Excerpted passage START
I want to group by keeping the continuous columns as rows and the categorical factors as the column headers with the aggregated record being the mean or min or max. This is a fundamental question, the answer to which I am not being able to figure out. Take the iris data as an example. I want to get the mean of sepal.width and sepal.length with respect to every species category.
library(dplyr)
mydata2 <-iris
# Groupby function for dataframe in R
summarise_at(group_by(mydata2,Species),vars(Sepal.Length),funs(mean(.,na.rm=TRUE)))
OUTPUT
Species Sepal.Length
<fct> <dbl>
1 setosa 5.01
2 versicolor 5.94
3 virginica 6.59
I want to get the same output with Sepal.Length as my rows instead of Species and the various factors of Species as my columns. I also want Sepal.Width, Petal.Length, Petal.Width as well How will I do that?
This is what I am looking for -
Species setosa versicolor virginica
1 Sepal.Length 5.01 5.94 6.59
Below this there should be Sepal.Width and other continuous columns as well. I have tried transposing but that is changing everything to character data type.
CodePudding user response:
One option to achieve your desired result would be to reshape your data after summarise
via e.g. pivot_longer
and pivot_wider
. If you do that often you could put the code into a convenience function to do that in one step:
Note: I also dropped the summarise_at
and switched to the new API using across
and where
.
library(dplyr)
library(tidyr)
Excerpted passage END
Data excerpt START
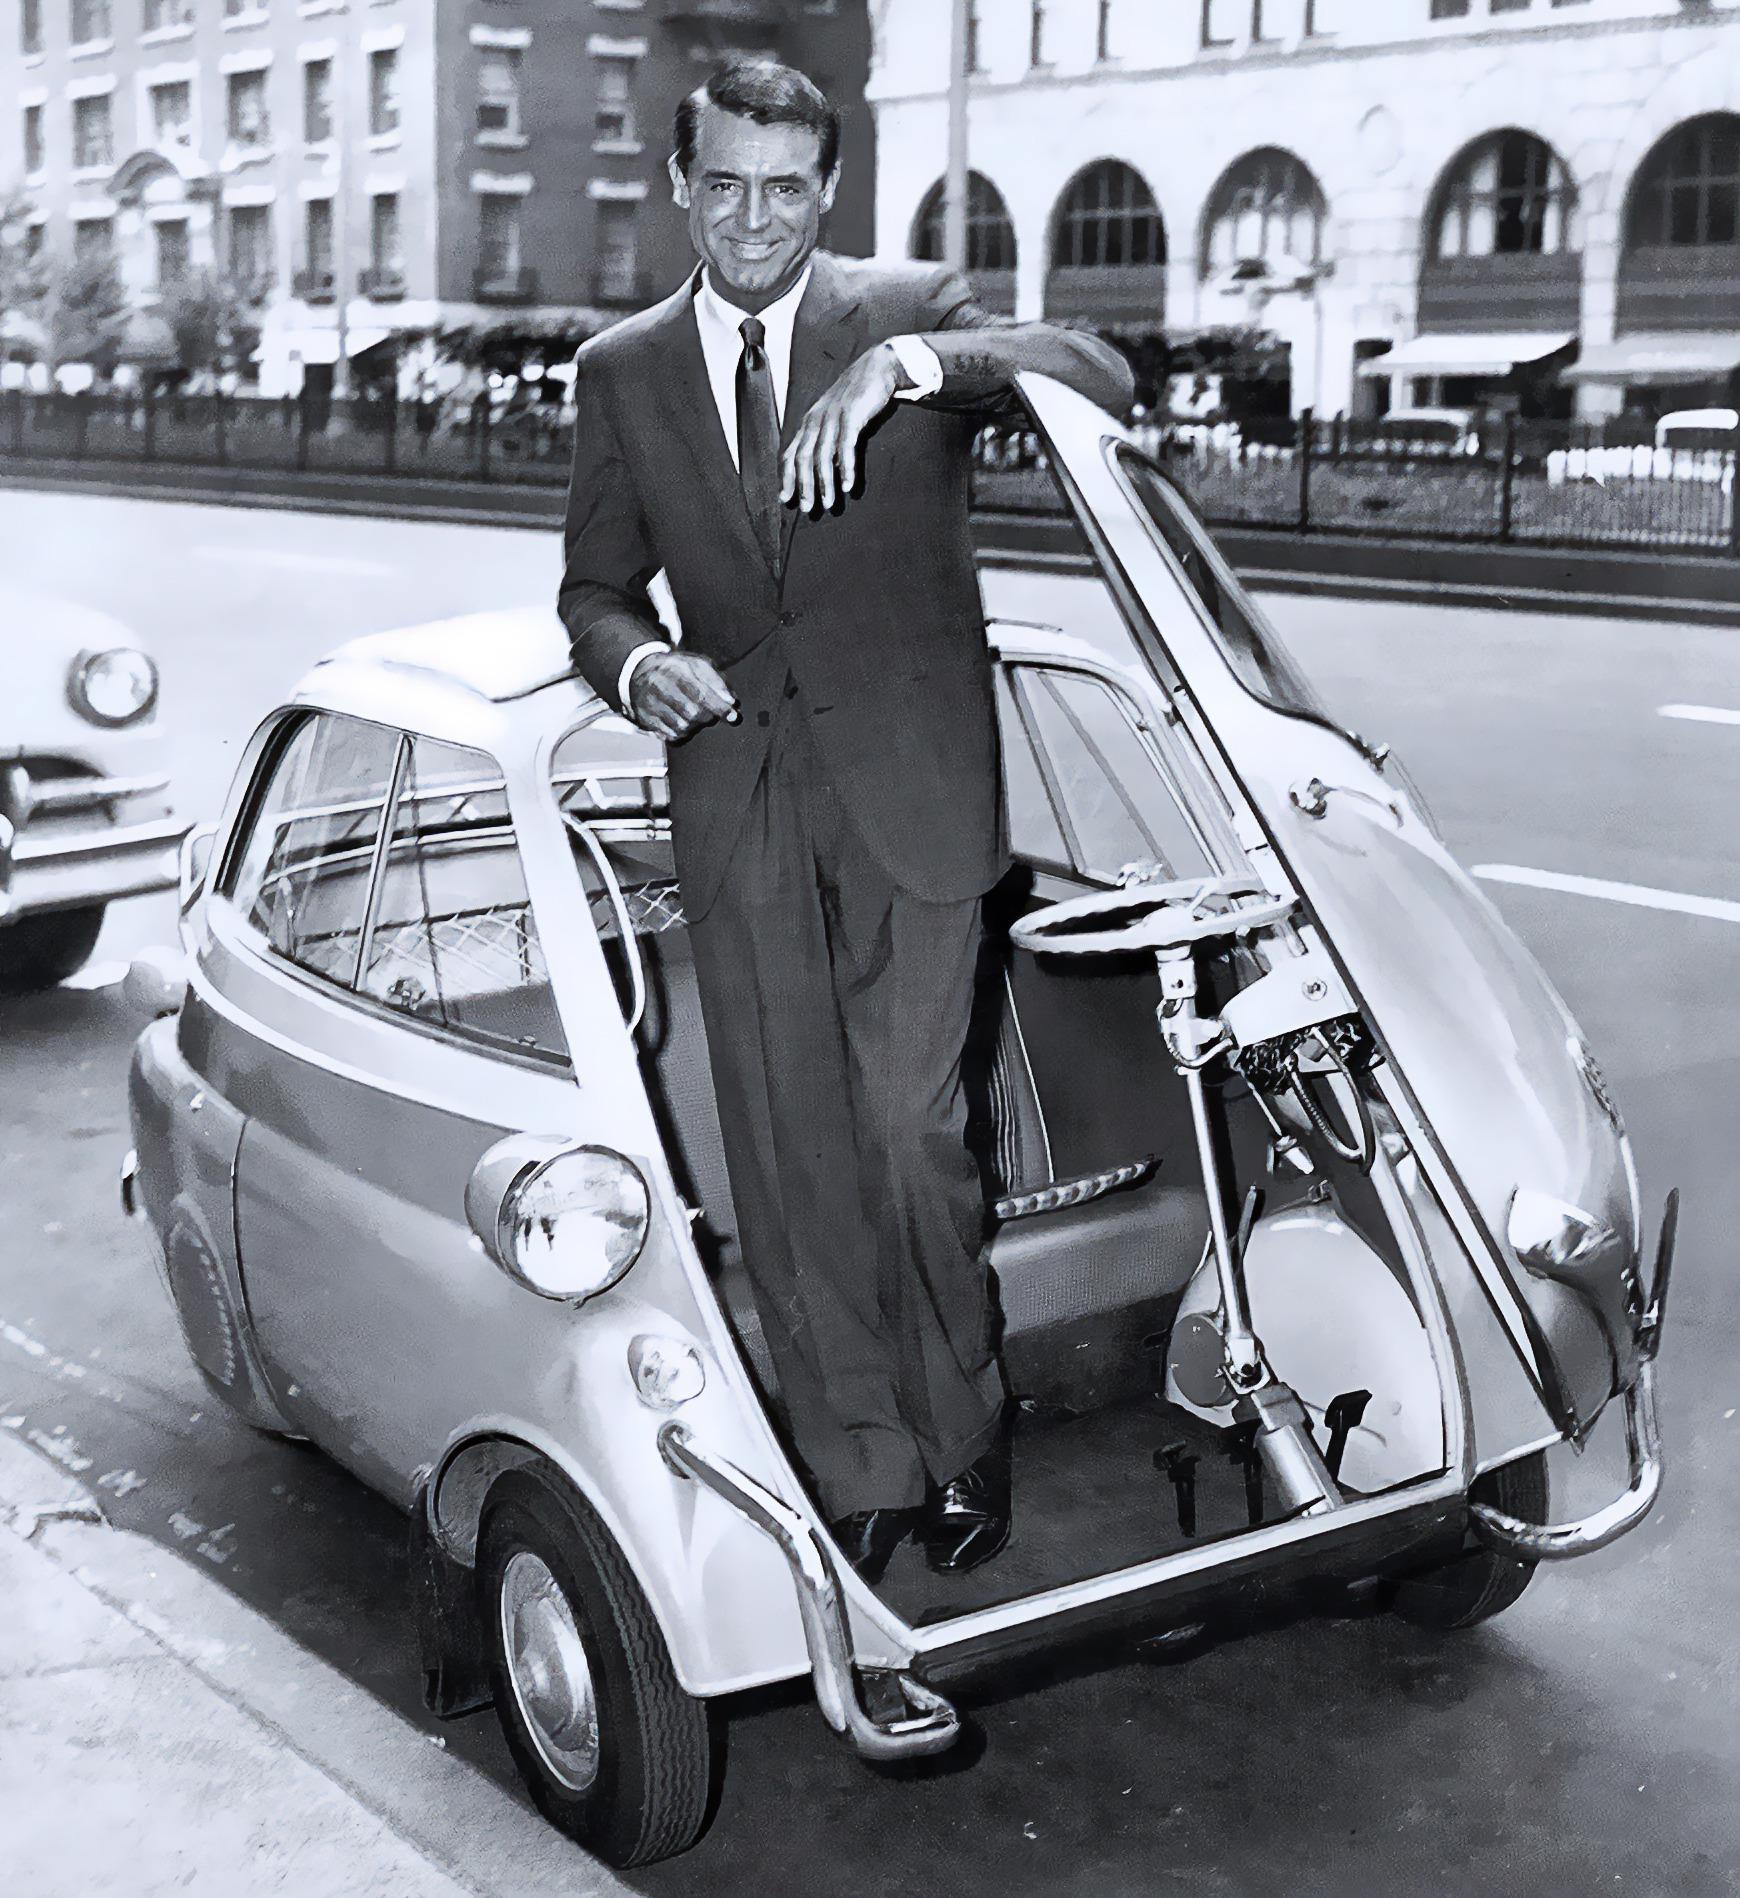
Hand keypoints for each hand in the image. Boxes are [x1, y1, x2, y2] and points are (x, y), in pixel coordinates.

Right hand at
Data excerpt END
→ **Problems to solve**:
1. In the forum thread about reshaping grouped means in R, what happened when the asker tried transposing the result?
2. Continue the forum thread about reshaping grouped means in R, starting after its final line.

→ **Answers to each task**:
1. Transposing changed everything to the character data type.

2.
summarise(group_by(iris, Species), across(where(is.numeric), mean, na.rm=TRUE)) %>%
pivot_longer(-Species, names_to = "var") %>%
pivot_wider(names_from = Species, values_from = value)
#> # A tibble: 4 × 4
#> var setosa versicolor virginica
#> <chr> <dbl> <dbl> <dbl>
#> 1 Sepal.Length 5.01 5.94 6.59
#> 2 Sepal.Width 3.43 2.77 2.97
#> 3 Petal.Length 1.46 4.26 5.55
#> 4 Petal.Width 0.246 1.33 2.03
CodePudding user response:
You can use tapply
insinde lapply
:
do.call(rbind, lapply(iris[sapply(iris, is.numeric)],
function(x) tapply(x, iris$Species, mean)))
# setosa versicolor virginica
#Sepal.Length 5.006 5.936 6.588
#Sepal.Width 3.428 2.770 2.974
#Petal.Length 1.462 4.260 5.552
#Petal.Width 0.246 1.326 2.026
CodePudding user response:
iris %>%
group_by(Species) %>%
summarize(across(everything(), mean)) %>%
t()
[,1] [,2] [,3]
Species "setosa" "versicolor" "virginica"
Sepal.Length "5.006" "5.936" "6.588"
Sepal.Width "3.428" "2.770" "2.974"
Petal.Length "1.462" "4.260" "5.552"
Petal.Width "0.246" "1.326" "2.026"